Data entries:
○ ○ ○ ○ ○

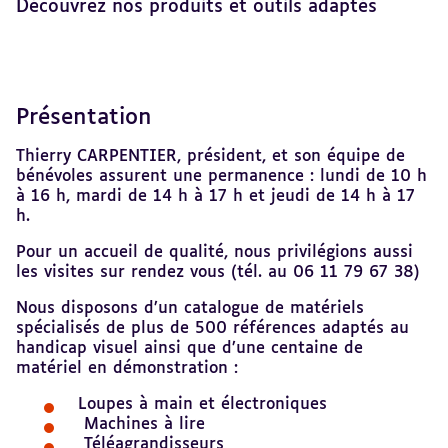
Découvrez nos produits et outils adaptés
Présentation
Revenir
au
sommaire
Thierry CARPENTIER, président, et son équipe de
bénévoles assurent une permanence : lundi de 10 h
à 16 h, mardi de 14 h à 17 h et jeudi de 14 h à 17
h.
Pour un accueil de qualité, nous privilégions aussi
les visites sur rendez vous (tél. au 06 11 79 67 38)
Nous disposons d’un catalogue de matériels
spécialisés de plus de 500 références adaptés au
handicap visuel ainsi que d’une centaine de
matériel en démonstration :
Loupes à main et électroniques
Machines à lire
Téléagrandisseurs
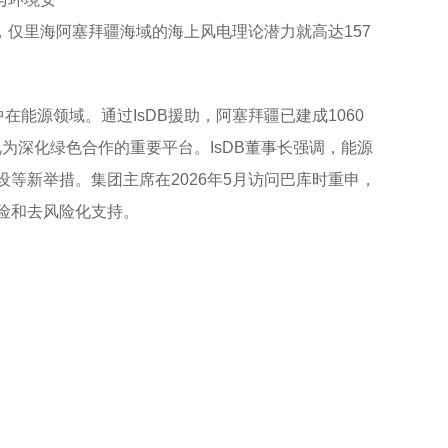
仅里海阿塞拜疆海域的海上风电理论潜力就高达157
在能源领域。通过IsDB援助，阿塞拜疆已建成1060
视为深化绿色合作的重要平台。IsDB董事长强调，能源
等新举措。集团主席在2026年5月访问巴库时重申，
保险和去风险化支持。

○ ○ ○ ○ ○

— DESCRIPTION OF THE TASK —
The entries above should be given again exactly, minus any pictures.

— EXERCISE ANSWER —
Découvrez nos produits et outils adaptés
Présentation
Revenir
au
sommaire
Thierry CARPENTIER, président, et son équipe de
bénévoles assurent une permanence : lundi de 10 h
à 16 h, mardi de 14 h à 17 h et jeudi de 14 h à 17
h.
Pour un accueil de qualité, nous privilégions aussi
les visites sur rendez vous (tél. au 06 11 79 67 38)
Nous disposons d’un catalogue de matériels
spécialisés de plus de 500 références adaptés au
handicap visuel ainsi que d’une centaine de
matériel en démonstration :
Loupes à main et électroniques
Machines à lire
Téléagrandisseurs
仅里海阿塞拜疆海域的海上风电理论潜力就高达157
在能源领域。通过IsDB援助，阿塞拜疆已建成1060
视为深化绿色合作的重要平台。IsDB董事长强调，能源
等新举措。集团主席在2026年5月访问巴库时重申，
保险和去风险化支持。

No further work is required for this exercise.